One morning at the end of that week, there was a knock on his door and then Tom Mesda pushed it open and entered. Tom closed the door behind him. Tom was not very tall, but extremely handsome and he was in a suit and tie. It was in that moment that Fenn realized he had indeed been obsessed with Dan, and that the obsession was ended. Here was Tom and Tom was sort of slow, but he loved him. Slow in the way of love, slow in knowing what to do, but here he was, the man who had caught his eye, and Dan was gone.
“What’s your night look like?” Tom asked him, trying to give him a suave and piercing looking, and then turning away.
“How do you need it took?”
Fenn was sitting cross legged on the bed, and now he swung his legs over.
“We need to talk,” Tom told him. “We need to talk about us seriously. If you’re ready for that?”
Tom knew nothing about Dan and the last few days. Fenn had forgotten this. He said, “I was always ready.”
“Great,” Tom nodded. “Then dinner tonight?”
“Sure,” Fenn started, and then said, “I mean, yes.

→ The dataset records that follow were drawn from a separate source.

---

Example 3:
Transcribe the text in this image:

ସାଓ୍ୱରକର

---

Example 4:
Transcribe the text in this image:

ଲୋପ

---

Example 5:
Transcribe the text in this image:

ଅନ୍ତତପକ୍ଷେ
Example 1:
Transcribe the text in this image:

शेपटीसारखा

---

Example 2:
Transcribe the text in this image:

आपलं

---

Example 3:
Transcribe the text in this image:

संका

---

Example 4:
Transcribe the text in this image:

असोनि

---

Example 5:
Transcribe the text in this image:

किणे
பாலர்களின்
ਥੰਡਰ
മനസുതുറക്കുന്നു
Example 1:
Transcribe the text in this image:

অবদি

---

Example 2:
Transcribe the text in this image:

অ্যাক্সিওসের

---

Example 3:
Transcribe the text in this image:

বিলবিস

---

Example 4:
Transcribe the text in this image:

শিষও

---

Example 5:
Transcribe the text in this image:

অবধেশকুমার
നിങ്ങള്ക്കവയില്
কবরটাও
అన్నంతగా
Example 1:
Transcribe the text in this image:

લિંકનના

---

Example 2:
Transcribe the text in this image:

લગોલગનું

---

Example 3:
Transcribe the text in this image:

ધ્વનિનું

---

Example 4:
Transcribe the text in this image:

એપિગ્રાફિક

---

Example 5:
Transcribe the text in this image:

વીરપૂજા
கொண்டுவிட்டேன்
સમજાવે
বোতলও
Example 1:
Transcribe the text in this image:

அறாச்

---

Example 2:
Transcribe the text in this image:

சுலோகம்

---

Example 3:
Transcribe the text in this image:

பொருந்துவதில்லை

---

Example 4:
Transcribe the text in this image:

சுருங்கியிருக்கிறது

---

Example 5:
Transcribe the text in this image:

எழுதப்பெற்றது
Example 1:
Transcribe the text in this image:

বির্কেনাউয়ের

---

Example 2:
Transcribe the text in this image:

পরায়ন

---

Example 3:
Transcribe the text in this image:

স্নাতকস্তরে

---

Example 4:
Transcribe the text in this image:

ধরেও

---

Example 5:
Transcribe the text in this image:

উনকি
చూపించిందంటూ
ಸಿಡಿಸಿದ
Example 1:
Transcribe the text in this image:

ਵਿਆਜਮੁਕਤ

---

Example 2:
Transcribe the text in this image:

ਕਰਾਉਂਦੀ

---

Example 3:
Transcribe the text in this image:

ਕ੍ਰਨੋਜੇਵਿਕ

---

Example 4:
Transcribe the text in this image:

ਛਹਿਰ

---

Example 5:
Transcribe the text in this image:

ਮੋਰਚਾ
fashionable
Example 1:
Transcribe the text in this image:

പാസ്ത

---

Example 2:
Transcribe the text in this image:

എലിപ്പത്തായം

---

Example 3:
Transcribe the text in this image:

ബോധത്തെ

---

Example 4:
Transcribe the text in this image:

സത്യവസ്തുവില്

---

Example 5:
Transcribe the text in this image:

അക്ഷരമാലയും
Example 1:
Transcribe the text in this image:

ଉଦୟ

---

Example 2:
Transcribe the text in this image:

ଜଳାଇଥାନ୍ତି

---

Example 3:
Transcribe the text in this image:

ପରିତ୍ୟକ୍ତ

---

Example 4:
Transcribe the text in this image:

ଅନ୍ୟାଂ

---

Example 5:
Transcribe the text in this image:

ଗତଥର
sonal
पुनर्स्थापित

Absolutely.”
“And my treat, of course.”
“You’re treating me to McDonalds?”
Tom looked at him strangely and then said, “No, Fenn. I just said we’re going to dinner.
“You’re my boyfriend,” Tom said. “I’m an adult. This isn’t a burger and fries. I’m taking you on our first date.”
Fenn was amazed once again by Tom Mesda. Tom turned to him, his face earnest, but dark eyes twinkling.
“So be ready at six, a’right?”
Tom left. The smell of his cologne remained. On the hardwood floors of the dormitory, Fenn could hear the sound of his dress shoes. This was his man. This was his future. He had never seriously had a man before. He closed his door and put his ear to the wall, listening to Tom sing as he moved about his room, then hung up his clothes. All hesitations, all reservation, any thoughts that he had been wrong to let Dan go faded more and more with each sound of Tom moving about on the other side of the wall until, at last, all doubts were gone.